_Provided data_:

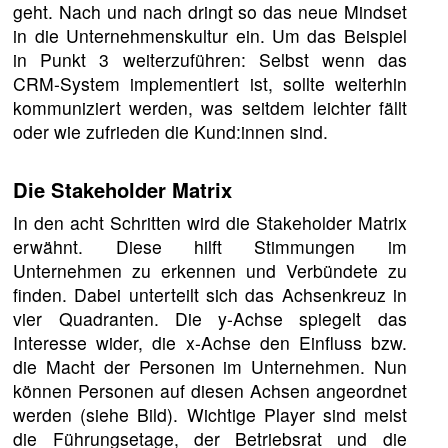
geht. Nach und nach dringt so das neue Mindset
in die Unternehmenskultur ein. Um das Beispiel
in Punkt 3 weiterzuführen: Selbst wenn das
CRM-System implementiert ist, sollte weiterhin
kommuniziert werden, was seitdem leichter fällt
oder wie zufrieden die Kund:innen sind.
Die Stakeholder Matrix
In den acht Schritten wird die Stakeholder Matrix
erwähnt. Diese hilft Stimmungen im
Unternehmen zu erkennen und Verbündete zu
finden. Dabei unterteilt sich das Achsenkreuz in
vier Quadranten. Die y-Achse spiegelt das
Interesse wider, die x-Achse den Einfluss bzw.
die Macht der Personen im Unternehmen. Nun
können Personen auf diesen Achsen angeordnet
werden (siehe Bild). Wichtige Player sind meist
die Führungsetage, der Betriebsrat und die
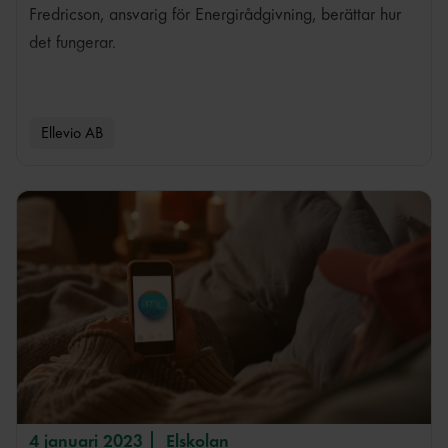
Fredricson, ansvarig för Energirådgivning, berättar hur
det fungerar.
Ellevio AB
4 januari 2023
Elskolan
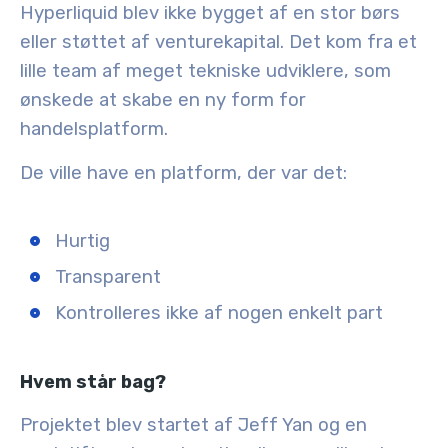
Hyperliquid blev ikke bygget af en stor børs
eller støttet af venturekapital. Det kom fra et
lille team af meget tekniske udviklere, som
ønskede at skabe en ny form for
handelsplatform.
De ville have en platform, der var det:
Hurtig
Transparent
Kontrolleres ikke af nogen enkelt part
Hvem står bag?
Projektet blev startet af
Jeff Yan
og en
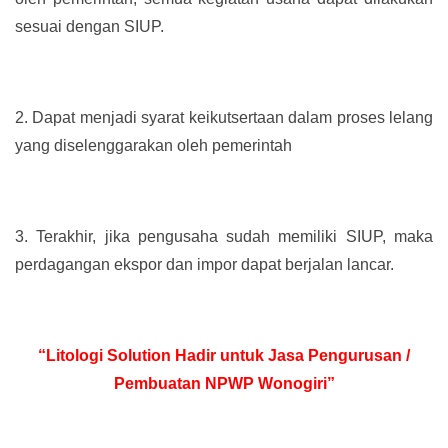
sesuai dengan SIUP.
2.
Dapat menjadi syarat keikutsertaan dalam proses lelang
yang diselenggarakan oleh pemerintah
3.
Terakhir, jika pengusaha sudah memiliki SIUP, maka
perdagangan ekspor dan impor dapat berjalan lancar.
“Litologi Solution Hadir untuk Jasa Pengurusan /
Pembuatan NPWP Wonogiri”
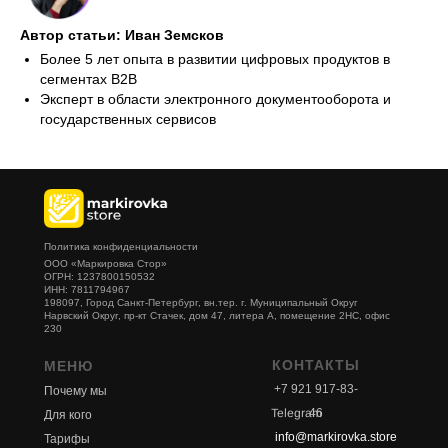
Автор статьи: Иван Земсков
Более 5 лет опыта в развитии цифровых продуктов в
сегментах B2B
Эксперт в области электронного документооборота и
государственных сервисов
Политика конфиденциальности
ООО «Маркировка Стор»
ОГРН: 1237800150532
ИНН: 7811794967
198097, Город Санкт-Петербург, вн.тер. г. Муниципальный Округ
Нарвский Округ, пр-кт Стачек, дом 47, литера А, помещение 2НС, офис
230
КОНТАКТЫ
МЕНЮ
+7 921 917-83-
Почему мы
Telegram
46
Для кого
info@markirovka.store
Тарифы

_What the exercise asks_: Repeat the whole listing above word for word. Leave out the pictures.

_Solution to this task_:
geht. Nach und nach dringt so das neue Mindset
in die Unternehmenskultur ein. Um das Beispiel
in Punkt 3 weiterzuführen: Selbst wenn das
CRM-System implementiert ist, sollte weiterhin
kommuniziert werden, was seitdem leichter fällt
oder wie zufrieden die Kund:innen sind.
Die Stakeholder Matrix
In den acht Schritten wird die Stakeholder Matrix
erwähnt. Diese hilft Stimmungen im
Unternehmen zu erkennen und Verbündete zu
finden. Dabei unterteilt sich das Achsenkreuz in
vier Quadranten. Die y-Achse spiegelt das
Interesse wider, die x-Achse den Einfluss bzw.
die Macht der Personen im Unternehmen. Nun
können Personen auf diesen Achsen angeordnet
werden (siehe Bild). Wichtige Player sind meist
die Führungsetage, der Betriebsrat und die
Fredricson, ansvarig för Energirådgivning, berättar hur
det fungerar.
Ellevio AB
4 januari 2023
Elskolan
Hyperliquid blev ikke bygget af en stor børs
eller støttet af venturekapital. Det kom fra et
lille team af meget tekniske udviklere, som
ønskede at skabe en ny form for
handelsplatform.
De ville have en platform, der var det:
Hurtig
Transparent
Kontrolleres ikke af nogen enkelt part
Hvem står bag?
Projektet blev startet af
Jeff Yan
og en
sesuai dengan SIUP.
2.
Dapat menjadi syarat keikutsertaan dalam proses lelang
yang diselenggarakan oleh pemerintah
3.
Terakhir, jika pengusaha sudah memiliki SIUP, maka
perdagangan ekspor dan impor dapat berjalan lancar.
“Litologi Solution Hadir untuk Jasa Pengurusan /
Pembuatan NPWP Wonogiri”
Автор статьи: Иван Земсков
Более 5 лет опыта в развитии цифровых продуктов в
сегментах B2B
Эксперт в области электронного документооборота и
государственных сервисов
Политика конфиденциальности
ООО «Маркировка Стор»
ОГРН: 1237800150532
ИНН: 7811794967
198097, Город Санкт-Петербург, вн.тер. г. Муниципальный Округ
Нарвский Округ, пр-кт Стачек, дом 47, литера А, помещение 2НС, офис
230
КОНТАКТЫ
МЕНЮ
+7 921 917-83-
Почему мы
Telegram
46
Для кого
info@markirovka.store
Тарифы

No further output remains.